Ana de Armas verwandelt sich in dem packenden Netflix-Drama „Blonde“ (abrufbar ab 28. September) eindrucksvoll in das Sex-Symbol Marilyn Monroe: Die steile Karriere innerhalb der Filmindustrie erweist sich dabei als demütigende Abfolge von #MeToo-Vorfällen .
Der australische Regisseur Andrew Dominik, der sich mit Western wie „Die Ermordung des Jesse James durch den Feigling Robert Ford“ und eine Musikdoku über Nick Cave profiliert hat, basiert seine Monroe-Interpretation auf den Erfolgsroman von Joyce Carol Oates aus dem Jahr 1999. Er erzählt kein typisches Bio-Pic, sondern rekapituliert die Transformation von Norma Jeane Baker in den Superstar Marilyn Monroe aus deren rein subjektiver Sicht. Dazu wechselt er wiederholt das Leinwandformat, wie auch die Kolorierung seiner Bilder: Manche Szenen sind in Schwarz-weiß gedreht, andere in Farbe. Klassische Monroe-Posen wie das fliegende weiße Kleid über dem Luftschacht einer U-Bahn werden in einen stark von Traumata gesteuerten Erzählfluss eingebettet.
Ähnlichkeiten mit lebenden oder toten Personen sind nicht rein zufällig: Bei einem Casting wird Marilyn Monroe von einem Studioboss vergewaltigt, der relativ unschwer als 20th-Century-Fox-Chef Darryl F. Zanuck zu erkennen ist. Die lange Tradition von sexuellem Missbrauch innerhalb der Filmindustrie – man denke an Harvey Weinstein – ist unübersehbar. Auch die in den Medien romantisierte Begegnung mit John F. Kennedy („Happy Birthday, Mr. President“) verkommt in „Blonde“ zu einer unappetitlichen Sexszene.

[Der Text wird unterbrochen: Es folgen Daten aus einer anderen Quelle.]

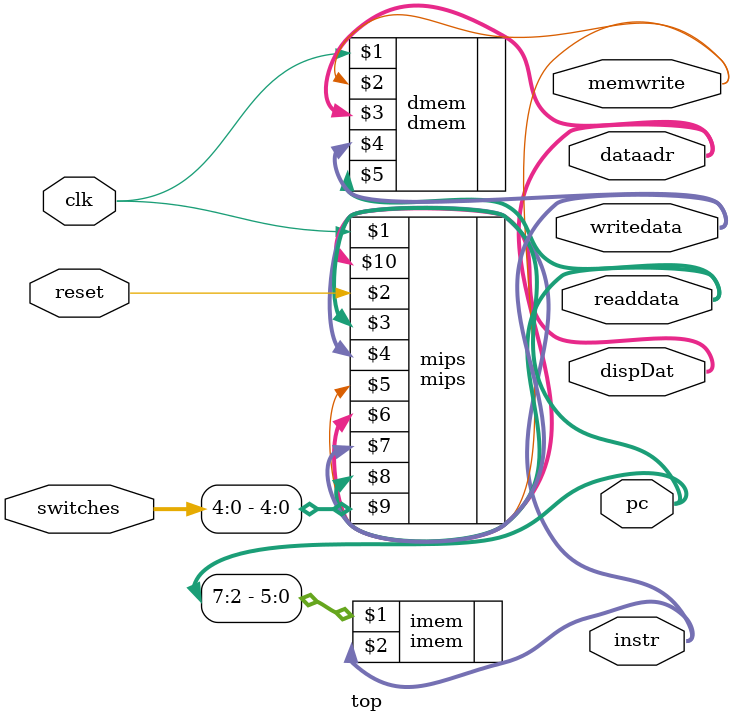
<source format=v>
`timescale 1ns / 1ps
module top(input	clk, reset,
	output [31:0] writedata, dataadr,
	output memwrite,
	output [31:0] pc, instr, readdata,
	input		[ 7:0]	switches,
	output [31:0] dispDat
    );

// Instantiate processor and memories	
	mips 	mips	(clk, reset, pc, instr, memwrite, dataadr, writedata, readdata, switches[4:0], dispDat);
	imem 	imem	(pc[7:2], instr);
	dmem	dmem	(clk, memwrite, dataadr, writedata, readdata);
endmodule

</source>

Das alles bestimmende Trauma im Leben von Norma Jeane Baker aber ist der Vater: Nie hat sie ihn kennengelernt, immer hat sie sich nach ihm gesehnt. Ihre Ehemänner – darunter Schriftsteller Arthur Miller – nennt sie „Daddy“ und wünscht sich nichts mehr als ein eigenes Kind. Eine Abtreibung, die sie ein Leben lang bereut, und mehrere Fehlgeburten treiben sie schließlich vollends in die Verzweiflung.
In Andrew Dominiks Lesart ist Monroe eindeutig Opfer – eines zerrütteten Elternhauses, einer zutiefst sexistischen Filmindustrie, eines patriarchalischen Gesellschaftssystems. Diese Deutung erscheint durchaus akkurat, reduziert aber das Bild von Marilyn Monroe zunehmend auf ein Häuflein Elend. Man hätte sich gewünscht, dass der Regisseur, ähnlich wie vielleicht Pablo Larraín in seiner Lesart von Prinzessin Diana in „Spencer“, für seine (fiktive) Figur einen Freiraum heraus geschaufelt hätte – jenseits der traumatischen Festschreibungen.
In einer Schlüsselszene von „Blonde“ versucht Monroes Mutter, ihr Kind in der Badewanne zu ertränken: Um sie vor Kummer im Leben zu schützen, wie sie behauptet.
Kindsmord ist auch das Thema von Alice Diops eindringlichem Drama „Saint Omer“, das ein weiteres Beispiel für Filme mit komplexen Frauenfiguren im Wettbewerb von Venedig liefert. „Saint Omer“ ist der erster Spielfilm der französischen Regisseurin und ein Gerichtssaaldrama, in dem eine junge Frau aus dem Senegal in Frankreich des Kindsmords angeklagt wird. Sie steht vor der Richterin und erzählt aus ihrem Leben, ihrer unglücklichen Beziehung zum Kindsvater und jenen Vorfällen, dir zur Tötung des Babys führten. Diop folgt ihren Ausführungen in langen, starren Einstellungen und legt, ohne zu moralisieren, ein vielschichtiges Beziehungsdrama frei: Heimatlosigkeit, Depression und (enttäuschte) Mutter-Tochter-Liebe verflechten sich zu einem melancholischen Frauenporträt.